» **ЗАДАНИЕ**:
Перепишите дословно строки записей, начиная со строки, содержащей «Página de inicio», и заканчивая строкой, содержащей «13 Scrabble Punkte», включительно; больше ничего не приводите.

+ + +

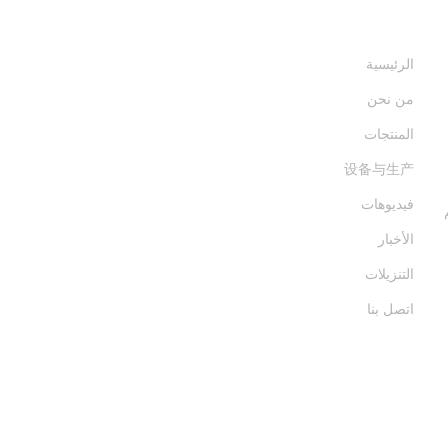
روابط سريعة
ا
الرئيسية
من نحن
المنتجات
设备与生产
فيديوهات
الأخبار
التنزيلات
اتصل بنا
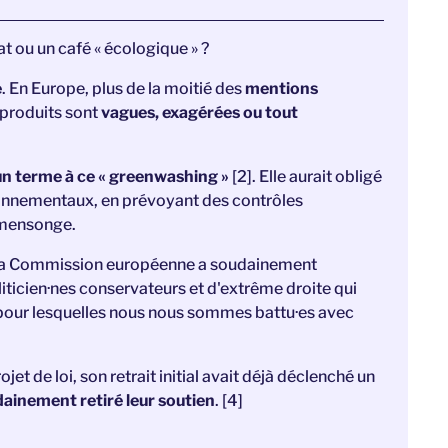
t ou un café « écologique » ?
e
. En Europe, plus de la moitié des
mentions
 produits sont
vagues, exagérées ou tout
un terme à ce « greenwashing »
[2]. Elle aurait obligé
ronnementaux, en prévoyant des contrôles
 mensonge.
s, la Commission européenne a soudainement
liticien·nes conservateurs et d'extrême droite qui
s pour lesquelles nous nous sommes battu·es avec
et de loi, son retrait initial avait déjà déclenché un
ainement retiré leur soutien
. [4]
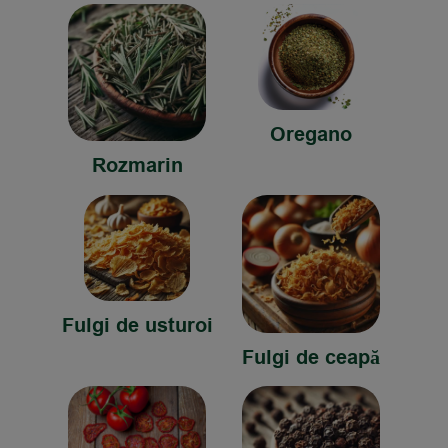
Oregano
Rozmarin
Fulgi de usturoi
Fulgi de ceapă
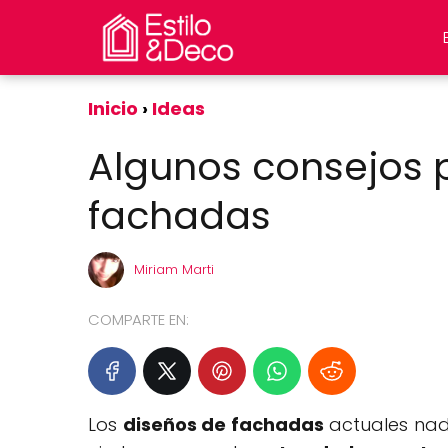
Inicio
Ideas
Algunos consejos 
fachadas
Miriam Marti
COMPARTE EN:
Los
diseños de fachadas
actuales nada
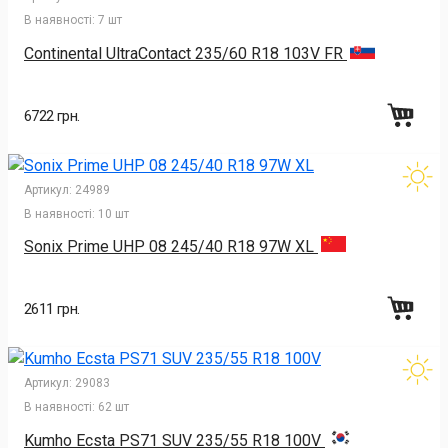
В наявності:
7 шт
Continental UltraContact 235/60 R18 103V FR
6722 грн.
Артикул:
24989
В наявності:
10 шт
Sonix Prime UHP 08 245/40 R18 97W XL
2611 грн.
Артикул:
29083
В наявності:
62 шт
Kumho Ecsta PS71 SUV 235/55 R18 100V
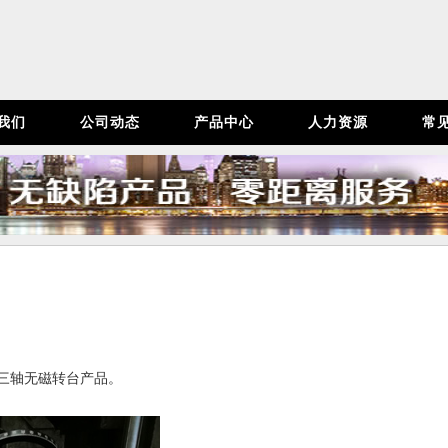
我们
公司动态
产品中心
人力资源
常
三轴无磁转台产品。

+ + +

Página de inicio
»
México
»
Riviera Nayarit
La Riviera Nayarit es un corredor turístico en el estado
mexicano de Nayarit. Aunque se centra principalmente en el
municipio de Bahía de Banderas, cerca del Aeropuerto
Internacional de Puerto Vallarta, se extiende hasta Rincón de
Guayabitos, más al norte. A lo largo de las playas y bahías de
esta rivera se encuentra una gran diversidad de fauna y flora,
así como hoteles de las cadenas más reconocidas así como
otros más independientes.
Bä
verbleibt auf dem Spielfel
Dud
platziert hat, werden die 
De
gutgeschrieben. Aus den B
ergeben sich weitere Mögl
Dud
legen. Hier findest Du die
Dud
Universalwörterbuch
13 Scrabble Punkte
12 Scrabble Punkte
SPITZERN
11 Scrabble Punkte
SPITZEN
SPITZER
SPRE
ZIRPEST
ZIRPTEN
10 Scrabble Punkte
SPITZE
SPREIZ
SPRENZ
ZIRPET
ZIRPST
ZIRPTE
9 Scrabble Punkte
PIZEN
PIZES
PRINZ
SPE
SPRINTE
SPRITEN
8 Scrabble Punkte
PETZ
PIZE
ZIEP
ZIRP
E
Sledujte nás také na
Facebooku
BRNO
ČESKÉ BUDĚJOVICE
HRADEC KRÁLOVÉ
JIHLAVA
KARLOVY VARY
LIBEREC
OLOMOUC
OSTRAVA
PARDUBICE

+ + +

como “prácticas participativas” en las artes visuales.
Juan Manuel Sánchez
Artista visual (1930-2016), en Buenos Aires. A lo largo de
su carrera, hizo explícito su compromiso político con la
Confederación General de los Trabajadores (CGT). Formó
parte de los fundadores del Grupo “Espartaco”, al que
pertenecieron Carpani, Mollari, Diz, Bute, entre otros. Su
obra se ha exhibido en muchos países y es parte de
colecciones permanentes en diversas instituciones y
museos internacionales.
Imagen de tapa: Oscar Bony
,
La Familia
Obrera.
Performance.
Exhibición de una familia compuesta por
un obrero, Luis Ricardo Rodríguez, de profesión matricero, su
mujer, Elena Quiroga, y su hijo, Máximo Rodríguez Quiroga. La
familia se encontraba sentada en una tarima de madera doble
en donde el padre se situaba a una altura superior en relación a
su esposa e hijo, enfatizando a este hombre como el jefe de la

+ + +

» **ОТВЕТ**:
Página de inicio
»
México
»
Riviera Nayarit
La Riviera Nayarit es un corredor turístico en el estado
mexicano de Nayarit. Aunque se centra principalmente en el
municipio de Bahía de Banderas, cerca del Aeropuerto
Internacional de Puerto Vallarta, se extiende hasta Rincón de
Guayabitos, más al norte. A lo largo de las playas y bahías de
esta rivera se encuentra una gran diversidad de fauna y flora,
así como hoteles de las cadenas más reconocidas así como
otros más independientes.
Bä
verbleibt auf dem Spielfel
Dud
platziert hat, werden die 
De
gutgeschrieben. Aus den B
ergeben sich weitere Mögl
Dud
legen. Hier findest Du die
Dud
Universalwörterbuch
13 Scrabble Punkte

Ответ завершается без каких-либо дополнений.